Studies at the University of Wisconsin show that barley effectively lowers cholesterol by up to 15 percent and has powerful anti-cancer agents. Israeli scientists say it cures constipation better than laxatives - and that can promote weight loss, too.
Use it as a substitute for rice in salads, pilaf or stuffing, or add to soups and stews. You can also mix it with rice for an interesting texture. Ground into flour, it makes excellent breads and muffins.
Beans are one of the best sources of plant protein. Peas, beans and chickpeas are collectively known as legumes. Most common beans have 215 calories per cooked cup (lima beans go up to 260). They have the most protein with the least fat of any food, and they’re high in potassium but low in sodium.
Plant protein is incomplete, which means that you need to add something to make it complete. Combine beans with a whole grain – rice, barley, wheat, corn – to provide the amino acids necessary to form a complete protein. Then you get the same top-quality protein as in meat with just a fraction of the fat.

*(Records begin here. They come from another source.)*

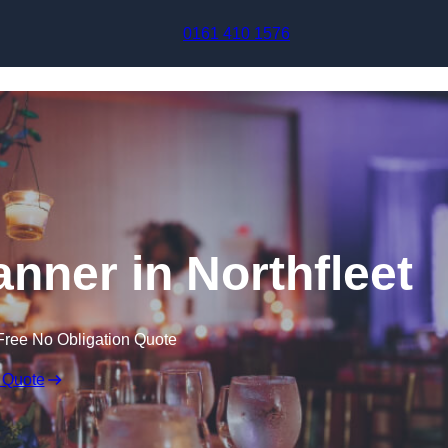
Skip to content
0161 410 1576
nner in Northfleet
Free No Obligation Quote
 Quote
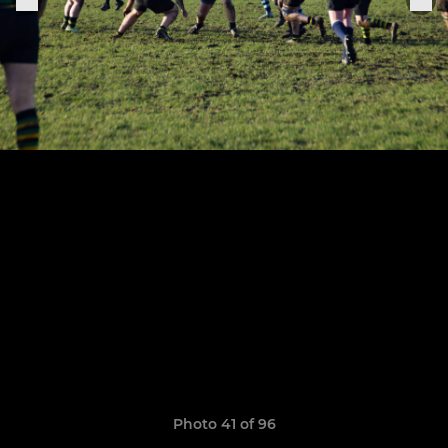
Photo 41 of 96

Studies at the University of Kentucky and in the Netherlands show that eating beans regularly can lower cholesterol levels.
The most common complaint about beans is that they cause gas. Here’s how to contain that problem, according to the U.S. Department of Agriculture (USDA): Before cooking, rinse the beans and remove foreign particles, put in a kettle and cover with boiling water, soak for four hours or longer, remove any beans that float to the top, then cook the beans in fresh water.
This is the perfect weight-loss food. Berries have natural fructose sugar that satisfies your longing for sweets and enough fiber so you absorb fewer calories that you eat. British researchers found that the high content of insoluble fiber in fruits, vegetables and whole grains reduces the absorption of calories from foods enough to promote width loss without hampering nutrition.
Berries are a great source of potassium that can assist you in blood pressure control. Blackberries have 74 calories per cup, blueberries 81, raspberries 60 and strawberries 45. So use your imagination and enjoy the berry of your choice.
Broccoli is America’s favorite vegetable, according to a recent poll. No wonder. A cup of cooked broccoli has a mere 44 calories. It delivers a staggering nutritional payload and is considered the number one cancer-fighting vegetable. It has no fat, loads of fiber, cancer fighting chemicals called indoles, carotene, 21 times the RDA of vitamin C and calcium.
When you’re buying broccoli, pay attention to the color. The tiny florets should be rich green and free of yellowing. Stems should be firm.
It’s great for pancakes, breads, cereal, soups or alone as a grain dish commonly called kasha. It has 155 calories per cooked cup. Research at the All India Institute of Medical Sciences shows diets including buckwheat lead to excellent blood sugar regulation, resistance to diabetes and lowered cholesterol levels. You cook buckwheat the same way you would rice or barley. Bring two to three cups of water to a boil, add the grain, cover the pan, turn down the heat and simmer for 20 minutes or until the water is absorbed.